Canadian MPs Call for Release of Chinese Prisoner

Two Members of Parliament in Canada have made a public and forceful call for the Chinese authorities to release a Falun Gong practitioner who has been on a hunger strike for over a month.
Canadian MPs Call for Release of Chinese Prisoner
Huang Jinling holds an SOS sign at a press conference in Calgary on April 15, 2014 calling for help to rescue her daughter Chen Yinghua from a detention centre in China where she is said to be near death from a hunger strike. Wu Weilin/Epoch Times
Updated:

Two Conservative MPs are calling on the Chinese authorities to release a woman imprisoned in China with family members in Canada who has been on a hunger strike for over a month and may be near death.

James Lunney and Joan Crockatt have made a plea for the immediate release of Yinghua Chen, 41, a Falun Gong practitioner who is being held at a detention centre in Shijiazhuang, about 300 km from Beijing.

“Yinghua Chen’s life is in imminent danger. Chen’s father, a Calgarian and a Canadian citizen, was turned away from seeing her [on April 15] at the No. 2 Shijiazhuang Detention Centre and he is desperately concerned over her safety, as am I,” Crockatt, MP for Calgary Centre, said in a statement.

“We want to see immediate action in this case,” said Lunney. Chen’s brother, Yingyi Chen, lives in Lunney’s Nanaimo-Alberni riding.

The two MPs also wrote a letter to China’s Canadian ambassador Zhang Junsai asking him to intervene on Chen’s behalf.

“Her family is not permitted to see her, but her lawyer visited her in jail on April 13 and said Ms. Chen is very weak and close to death and her condition continues to deteriorate,” Lunney wrote. 

“Please do everything in your power to ensure she does not perish in jail for no reason.”

Chen was arrested in Shijiazhuang on March 12 as she was accompanying her niece, Bian Xiaohui, who was attempting to visit her father in the detention centre. Her father was imprisoned for practicing Falun Gong, a traditional Chinese spiritual practice that has been persecuted by communist authorities in China since 1999.

After her request to visit her father was rejected, Bian protested in front of the prison, holding a banner saying, “I want to see my father.” Both women were subsequently arrested, according to Chen’s mother, Jinling Huang, who spoke at a press conference in front of the Chinese Consulate in Calgary on April 15.

“Help my daughter, she’s dying!” Huang, a former engineer who was herself imprisoned and tortured in China for practicing Falun Gong, cried out at one point during the press conference.

Chen’s father, Chen Zhiming, has also been prevented from visiting her. Chen is accused of “using heretical religious activities to undermine the implementation of the law,” her father said in an interview. 

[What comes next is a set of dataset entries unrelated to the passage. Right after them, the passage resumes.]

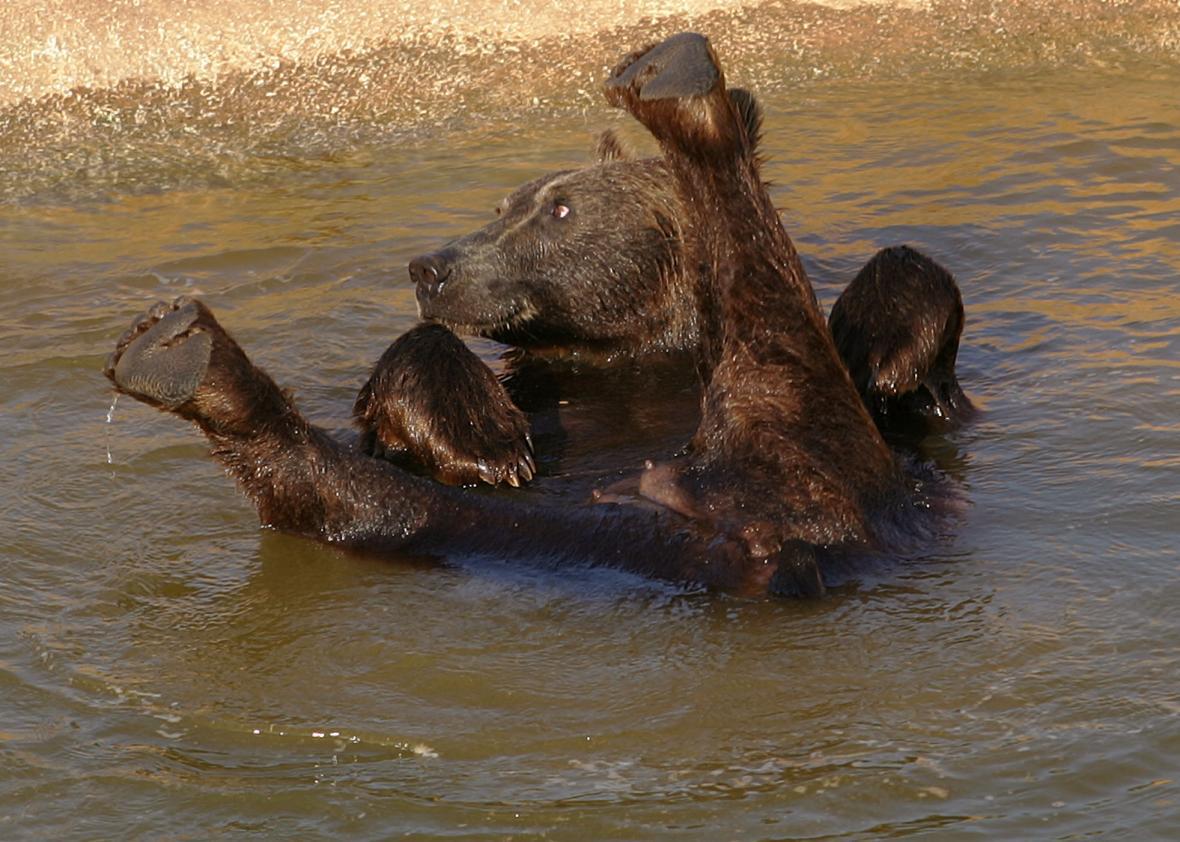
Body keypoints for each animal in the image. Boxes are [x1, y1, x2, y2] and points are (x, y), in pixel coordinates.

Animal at [106, 32, 943, 594]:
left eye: (561, 209)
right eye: (503, 204)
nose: (430, 266)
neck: (628, 355)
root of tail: (748, 545)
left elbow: (902, 292)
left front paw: (883, 351)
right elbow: (415, 373)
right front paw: (491, 441)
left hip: (824, 475)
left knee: (780, 372)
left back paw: (682, 98)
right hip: (448, 525)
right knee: (319, 486)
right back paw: (177, 352)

The vague charge is often used by police against Falun Gong practitioners, but lawyers in China see it as a charge not grounded in Chinese law.

“They arrested her first and cooked up a charge to punish her,” Chen’s father said.

This is not the first time that Chen has been detained. She was arrested in August 2003 and brutally tortured during detention. After she went on hunger strike for 39 days, she was subjected to force-feeding which caused severe stomach hemorrhaging, putting her in a life-threatening situation. She was released in October after her brother in Canada called on the international community to help secure her release.

Chen was arrested again in July 2013 and detained for 11 days. She started another hunger strike to protest against the mistreatment and was later released.

Falun Gong, a meditation practice that teaches the principles of truthfulness, compassion, and forbearance, was practiced by over 70 million people in China by the late 1990s, according to official figures. The crackdown that began in 1999 has seen hundreds of thousands sent to labour camps or prisons, where they are often tortured severely. 

“Black jails” and Legal Education Centers are also places where security agents attempt to force Falun Gong practitioners to give up their beliefs.